Question

On the basis of the following thermochemical data : ($\Delta$ ƒGŗH+(aq) = 0)

H2O($\mathcal{l}$)$\longrightarrow$H+ (aq) + OH– (aq.) ; $\Delta$H = 57.32 kJ

H2(g) +$\frac{1}{2}$ O2 (g) $\longrightarrow$H2O ($\mathcal{l}$) ; $\Delta$H = –286.20 kJ

The value of enthalpy of formation of OH– ion at 25⁰C is :

• A. –228.88 kJ
• B. +228.88 kJ
• C. –343.52 kJ
• D. –22.88 kJ

Answer 1

Answer: (A)

–228.88 kJ

Answer 2

H2(g) + $\frac{1}{2}$ O2(g) $\longrightarrow$H2O ($\mathcal{l}$) $\Delta$H = –286.20 kJ

$\Delta$Hr = $\Delta$Hf (H2O, $\mathcal{l}$) –$\Delta$Hf (H2 , g) $- \frac{1}{2}\Delta$Hf (O2 , g)

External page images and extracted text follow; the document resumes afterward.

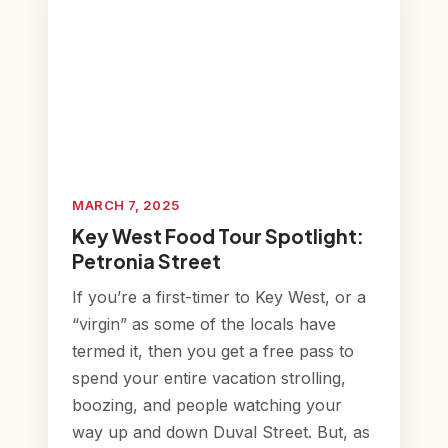
MARCH 7, 2025
Key West Food Tour Spotlight:
Petronia Street
If you’re a first-timer to Key West, or a
“virgin” as some of the locals have
termed it, then you get a free pass to
spend your entire vacation strolling,
boozing, and people watching your
way up and down Duval Street. But, as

–286.20 = DHf (H2O ($\mathcal{l}$))

So $\Delta$Hf (H2O, $\mathcal{l}$) = –286.20 KJ/mole

H2O ($\mathcal{l}$)$\longrightarrow$H+ (aq) + OH– (aq) $\Delta$H = 57.32 kJ

$\Delta$Hr = $\Delta$Hŗf (H+, aq) + $\Delta$Hŗf(OH–, aq) – $\Delta$Hŗf (H2O, $\mathcal{l}$)

57.32 = 0 + $\Delta$Hŗf (OH–, aq) – (–286.20)

$\Delta$Hŗf (OH–, aq) = 57.32 – 286.20 = –228.88 kJ.